[Provided material]

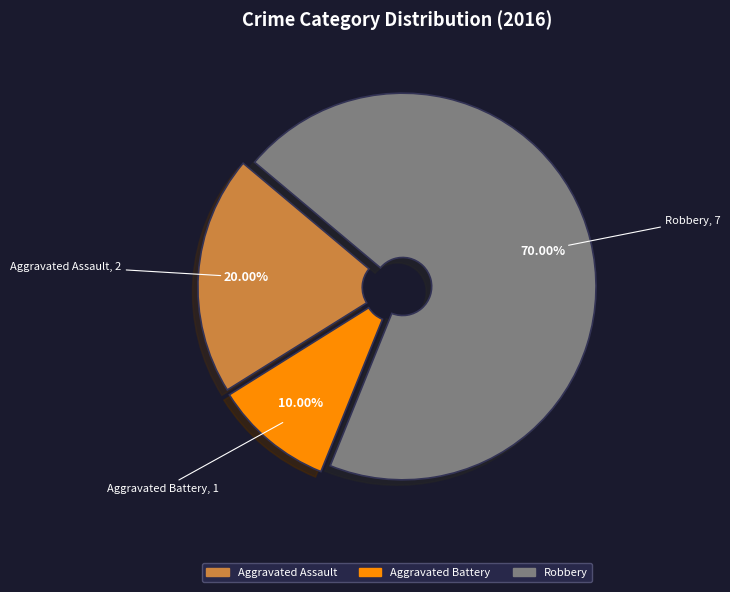

Is there any slice that represents more than half of the pie?

Yes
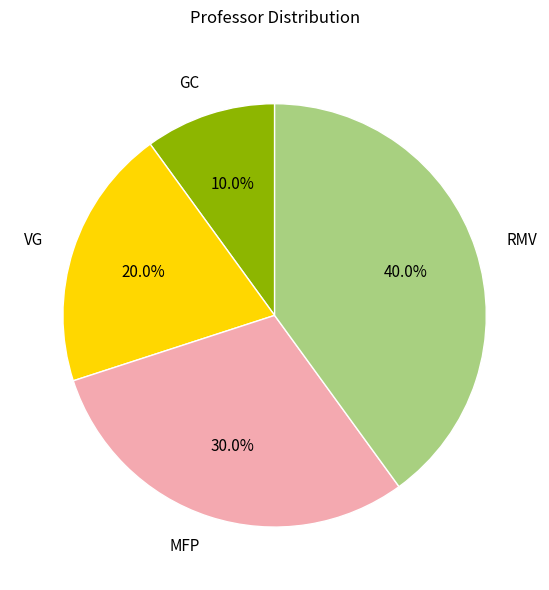

To the nearest percent, what portion does MFP represent?

30%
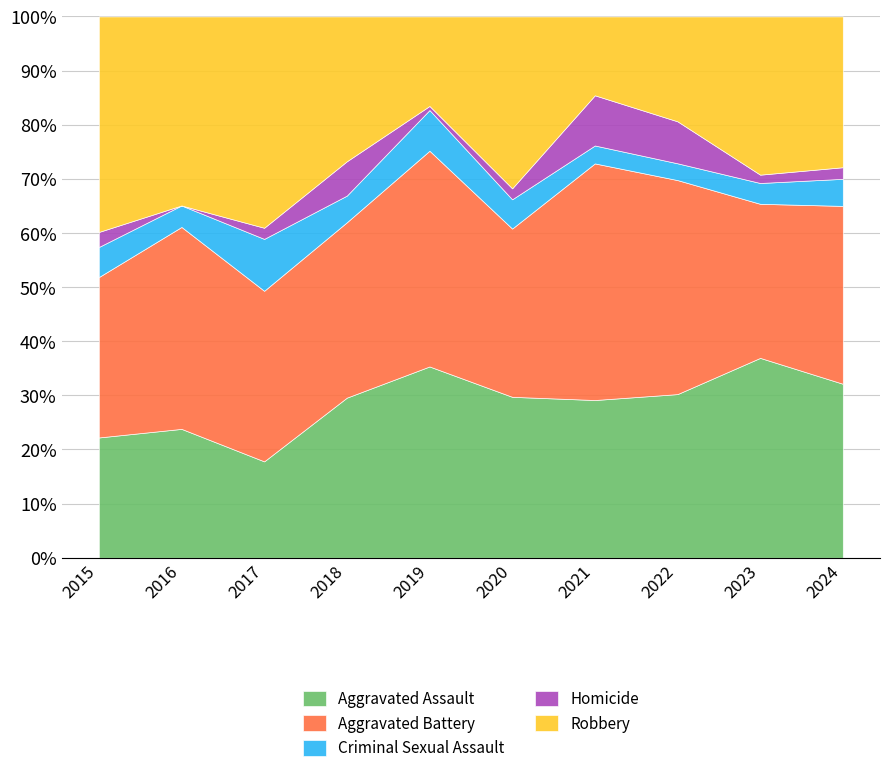

The value of Aggravated Assault at 2017 is 24.2. True or false?

False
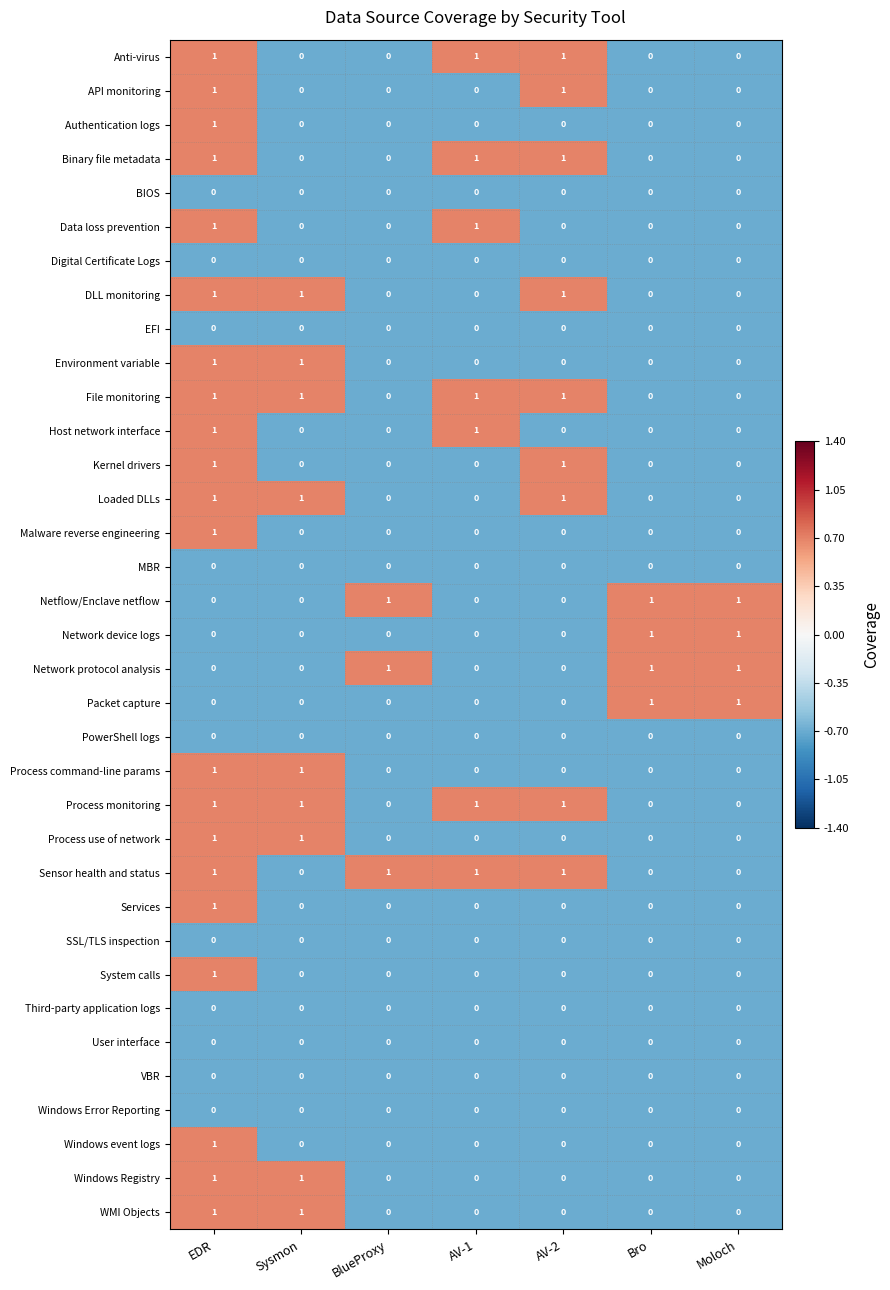

The value of DLL monitoring at Bro is 0. True or false?

True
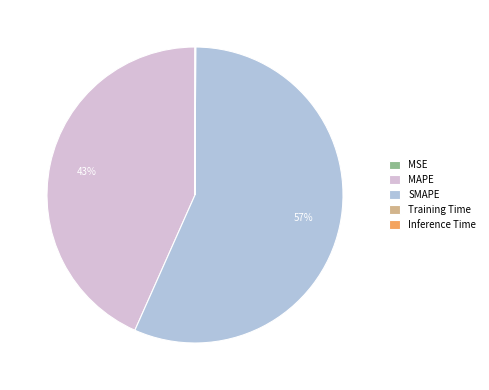

Do MAPE and SMAPE together represent more than half of the pie?

Yes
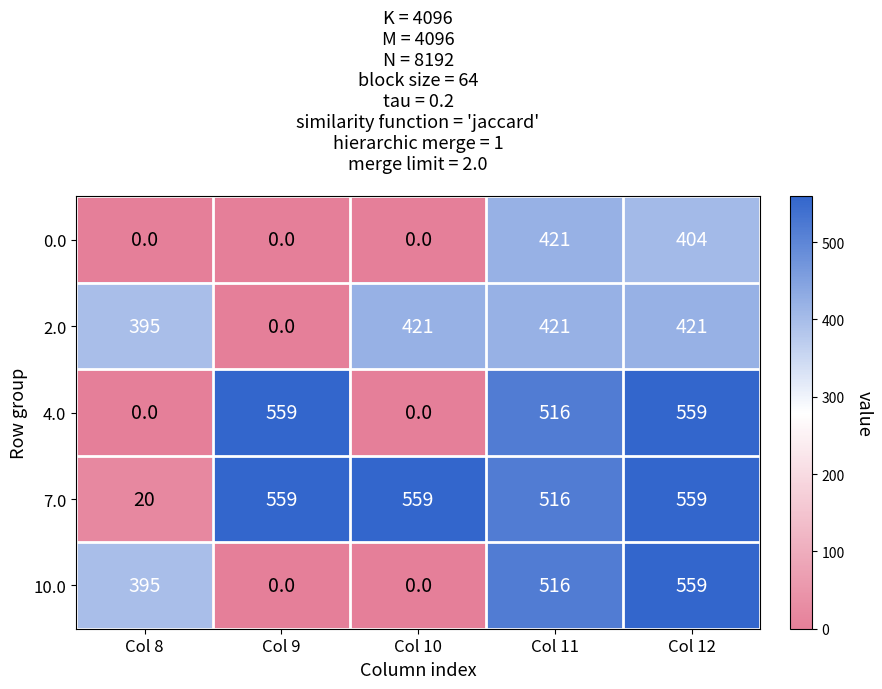

Which series has the largest total across all categories?

7.0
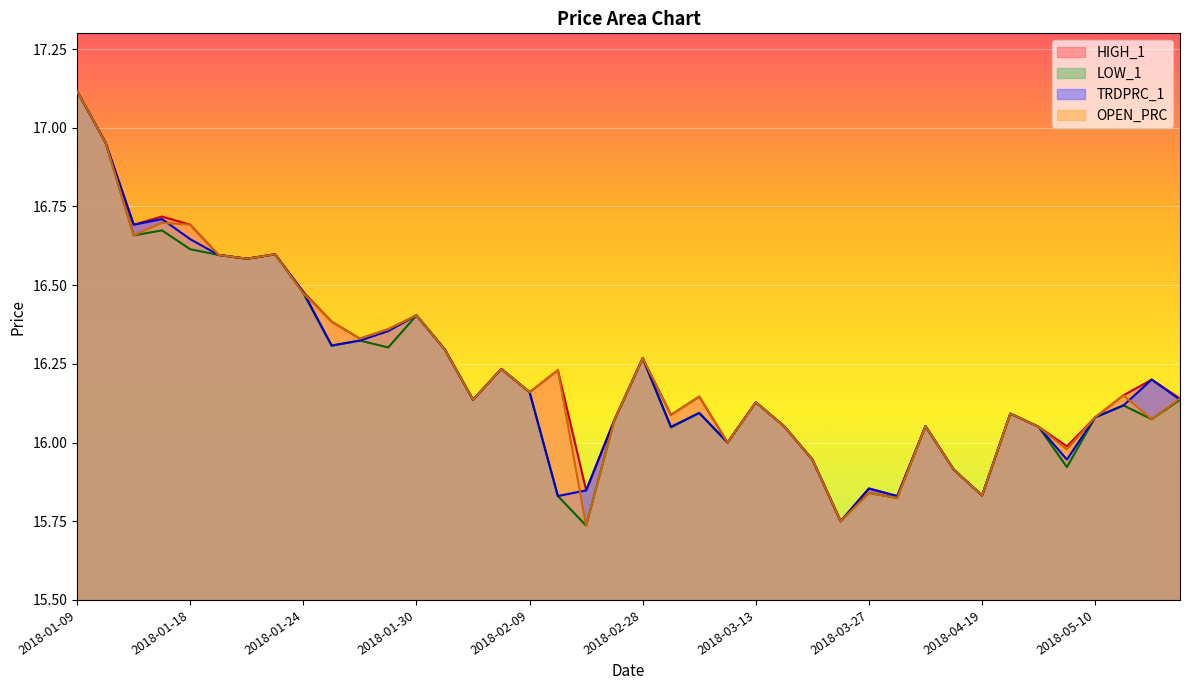

What position from the left is 2018-03-27?

29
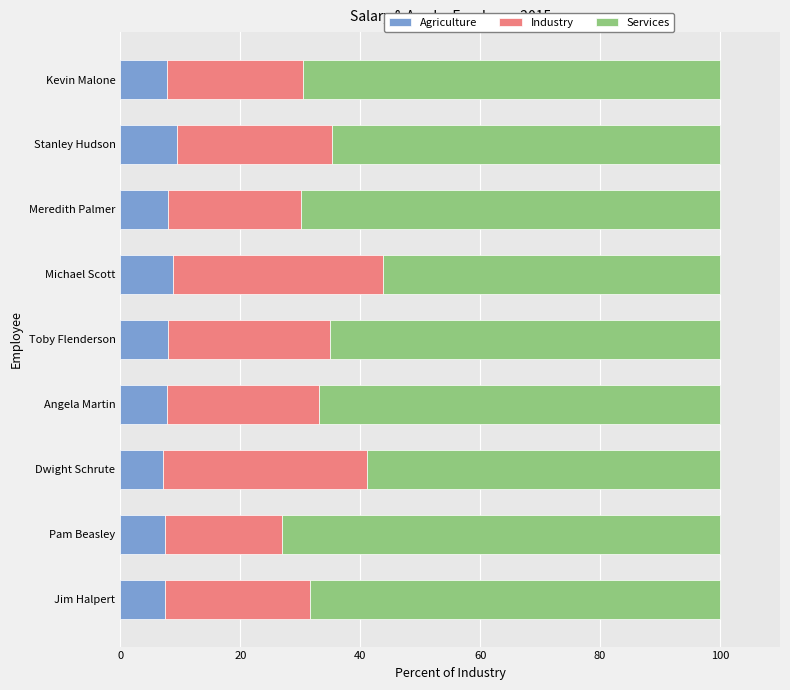

What are all the series names shown in the legend?

Agriculture, Industry, Services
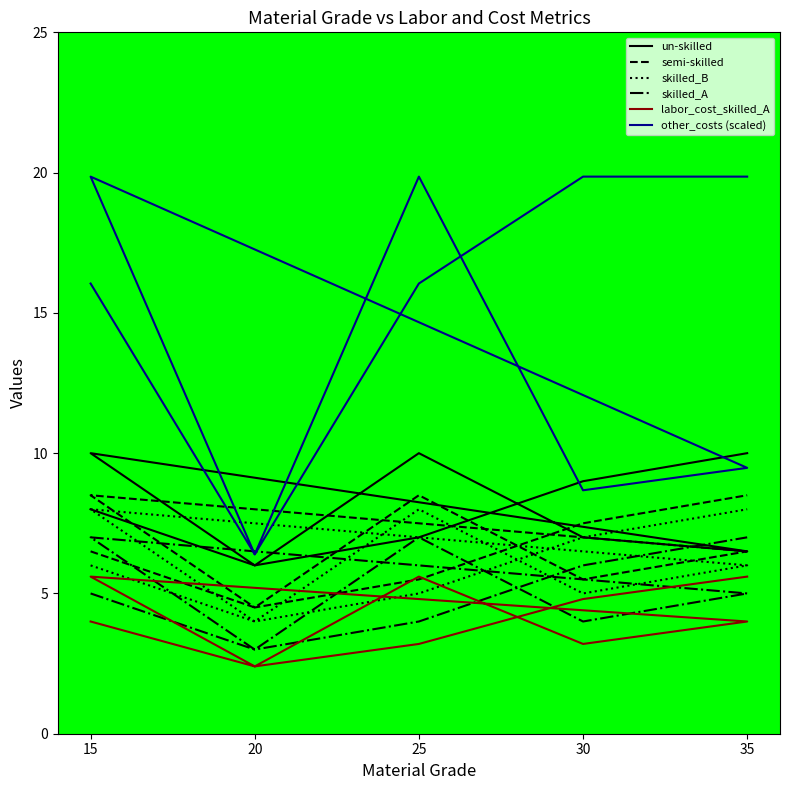

At which label is other_costs (scaled) closest to 13?

15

[/Provided material]

*Task directions*
Print all of the entries above word for word, omitting the pictures.

*Answer for this exercise*
Is there any slice that represents more than half of the pie?

Yes

To the nearest percent, what portion does MFP represent?

30%

The value of Aggravated Assault at 2017 is 24.2. True or false?

False

The value of DLL monitoring at Bro is 0. True or false?

True

Do MAPE and SMAPE together represent more than half of the pie?

Yes

Which series has the largest total across all categories?

7.0

What position from the left is 2018-03-27?

29

What are all the series names shown in the legend?

Agriculture, Industry, Services

At which label is other_costs (scaled) closest to 13?

15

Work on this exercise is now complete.